Felsefi etik ise bilgisayar kullanmayan kişiler dahil olmak üzere, toplumun her kesimini ilgilendirir. İfade özgürlüğü, mahremiyet, telif hakları gibi konular incelenir.
Günümüzde hepimizin digital kimlikleri var. Telefon kayıtlarımız, mesajlarımız, elektronik postalarımız, tarayıcı geçmişimiz, konum bilgilerimiz gibi işlemlerle arkamızda digital bir iz bırakıyoruz. Bu digital izler sektörler için çok değerli ve önemlidir. Bu toplanan veriler ile ilgili kaygılarımız özel hayatımızın gizliliği ve güvenlik açısından doğal olarak giderek artıyor.

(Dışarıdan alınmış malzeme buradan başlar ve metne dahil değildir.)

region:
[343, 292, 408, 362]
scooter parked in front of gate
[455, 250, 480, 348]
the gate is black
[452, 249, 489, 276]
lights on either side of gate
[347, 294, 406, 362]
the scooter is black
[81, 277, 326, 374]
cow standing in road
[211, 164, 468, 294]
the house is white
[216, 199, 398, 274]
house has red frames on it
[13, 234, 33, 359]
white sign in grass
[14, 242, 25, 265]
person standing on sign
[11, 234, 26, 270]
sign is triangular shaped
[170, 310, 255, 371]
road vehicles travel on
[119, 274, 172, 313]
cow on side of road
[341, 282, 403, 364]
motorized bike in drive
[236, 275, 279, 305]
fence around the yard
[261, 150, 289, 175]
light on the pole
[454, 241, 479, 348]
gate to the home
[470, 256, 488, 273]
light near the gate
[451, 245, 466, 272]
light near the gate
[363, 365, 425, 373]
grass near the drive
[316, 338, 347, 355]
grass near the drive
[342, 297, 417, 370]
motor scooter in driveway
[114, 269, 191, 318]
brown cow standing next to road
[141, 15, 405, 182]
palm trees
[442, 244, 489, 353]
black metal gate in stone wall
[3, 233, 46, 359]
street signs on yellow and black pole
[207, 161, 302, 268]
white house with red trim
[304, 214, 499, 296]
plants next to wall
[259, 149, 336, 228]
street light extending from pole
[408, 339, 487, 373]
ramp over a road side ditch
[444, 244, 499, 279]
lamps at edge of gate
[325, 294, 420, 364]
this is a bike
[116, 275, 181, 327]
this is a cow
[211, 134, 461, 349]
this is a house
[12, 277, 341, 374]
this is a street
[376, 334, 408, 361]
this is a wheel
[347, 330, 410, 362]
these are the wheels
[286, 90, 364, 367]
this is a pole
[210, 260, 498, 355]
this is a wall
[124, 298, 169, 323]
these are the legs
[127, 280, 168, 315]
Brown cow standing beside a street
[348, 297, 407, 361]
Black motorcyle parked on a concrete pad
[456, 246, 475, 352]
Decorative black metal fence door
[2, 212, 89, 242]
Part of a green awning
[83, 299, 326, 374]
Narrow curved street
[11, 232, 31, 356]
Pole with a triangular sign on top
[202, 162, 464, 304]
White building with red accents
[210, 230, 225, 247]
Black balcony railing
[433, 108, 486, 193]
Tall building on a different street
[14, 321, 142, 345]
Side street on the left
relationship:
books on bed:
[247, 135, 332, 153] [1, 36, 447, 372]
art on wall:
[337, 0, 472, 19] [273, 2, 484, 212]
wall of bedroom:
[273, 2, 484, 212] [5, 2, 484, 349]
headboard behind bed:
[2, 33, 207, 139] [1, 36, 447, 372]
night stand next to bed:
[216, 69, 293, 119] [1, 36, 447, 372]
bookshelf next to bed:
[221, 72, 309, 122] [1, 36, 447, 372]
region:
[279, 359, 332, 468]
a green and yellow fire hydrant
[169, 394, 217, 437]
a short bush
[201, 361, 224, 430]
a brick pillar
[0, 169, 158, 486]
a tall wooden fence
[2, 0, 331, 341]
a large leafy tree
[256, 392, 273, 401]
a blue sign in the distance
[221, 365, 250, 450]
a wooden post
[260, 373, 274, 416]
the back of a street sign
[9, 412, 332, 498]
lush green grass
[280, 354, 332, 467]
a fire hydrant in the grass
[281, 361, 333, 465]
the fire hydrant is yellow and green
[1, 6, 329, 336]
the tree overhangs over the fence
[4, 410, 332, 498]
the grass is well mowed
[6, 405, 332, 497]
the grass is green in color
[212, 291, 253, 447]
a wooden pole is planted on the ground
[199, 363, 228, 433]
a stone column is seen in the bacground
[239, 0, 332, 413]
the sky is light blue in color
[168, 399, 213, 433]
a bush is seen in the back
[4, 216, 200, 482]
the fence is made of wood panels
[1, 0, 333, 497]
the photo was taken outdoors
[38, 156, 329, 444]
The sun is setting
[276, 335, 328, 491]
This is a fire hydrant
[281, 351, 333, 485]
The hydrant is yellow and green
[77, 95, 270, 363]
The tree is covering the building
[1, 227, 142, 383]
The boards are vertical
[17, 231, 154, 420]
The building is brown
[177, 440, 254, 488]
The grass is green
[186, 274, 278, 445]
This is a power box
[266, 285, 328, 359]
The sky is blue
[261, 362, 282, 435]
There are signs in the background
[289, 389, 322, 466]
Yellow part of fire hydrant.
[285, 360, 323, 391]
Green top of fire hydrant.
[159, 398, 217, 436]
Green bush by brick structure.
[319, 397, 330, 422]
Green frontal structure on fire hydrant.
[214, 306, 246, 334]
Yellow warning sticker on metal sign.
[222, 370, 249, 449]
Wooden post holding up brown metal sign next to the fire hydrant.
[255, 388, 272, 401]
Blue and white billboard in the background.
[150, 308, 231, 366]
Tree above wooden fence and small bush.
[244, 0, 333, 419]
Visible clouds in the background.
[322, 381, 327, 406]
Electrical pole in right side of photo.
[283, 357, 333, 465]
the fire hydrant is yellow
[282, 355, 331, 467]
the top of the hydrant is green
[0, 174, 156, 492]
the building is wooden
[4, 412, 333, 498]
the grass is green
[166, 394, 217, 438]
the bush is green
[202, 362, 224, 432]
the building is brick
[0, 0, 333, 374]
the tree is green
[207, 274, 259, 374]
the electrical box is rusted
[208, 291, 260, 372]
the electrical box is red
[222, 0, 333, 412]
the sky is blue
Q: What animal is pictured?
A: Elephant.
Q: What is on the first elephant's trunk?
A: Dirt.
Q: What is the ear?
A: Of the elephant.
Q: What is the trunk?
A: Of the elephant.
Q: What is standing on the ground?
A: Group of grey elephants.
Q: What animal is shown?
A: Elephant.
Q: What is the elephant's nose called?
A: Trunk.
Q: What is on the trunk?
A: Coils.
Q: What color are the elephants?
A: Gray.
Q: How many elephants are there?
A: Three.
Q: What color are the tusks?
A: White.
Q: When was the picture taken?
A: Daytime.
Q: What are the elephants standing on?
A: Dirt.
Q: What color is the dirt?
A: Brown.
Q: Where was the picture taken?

Facebook’un, CambridgeAnalytica skandalını düşünürsek, etiğin hem kurumlar hem de bireyler açısından ne kadar önemli olduğunu bir kez daha görürüz. Bu skandaldan sonra Facebook’un hisse değeri düştü ve dünyanın en büyük veri ihlali cezası ile karşı karşıya kaldı. Cambridge Analytica şirketi, 87 milyon Facebook kullanıcısının kişisel verilerini, kişilerin bilgileri dışında kullanmış ve mahremiyetlerini ihlal etmiştir. Hangi verilerimiz toplanıyor, güvenliği sağlanıyor mu ve bu kişisel verilerimizi rızamız dışında nasıl işliyorlar, kimler ile paylaşıyorlar, süresi sonunda siliyorlar mı. Bunların hepsi önemli birer sorun.
Tanımlayıcı etik ise sosyolojinin ilgi alanında olup Bilgi ve İletişim Teknolojileri’nin kamusal, finansal, eğitim kurumlarına ve sosyo-demografik gruplara etkisini araştırır.
Profesyonel etik, Felsefi etik ve Tanımlayıcı etik konularını örneklerle daha detaylı yazmaya devam edeceğim.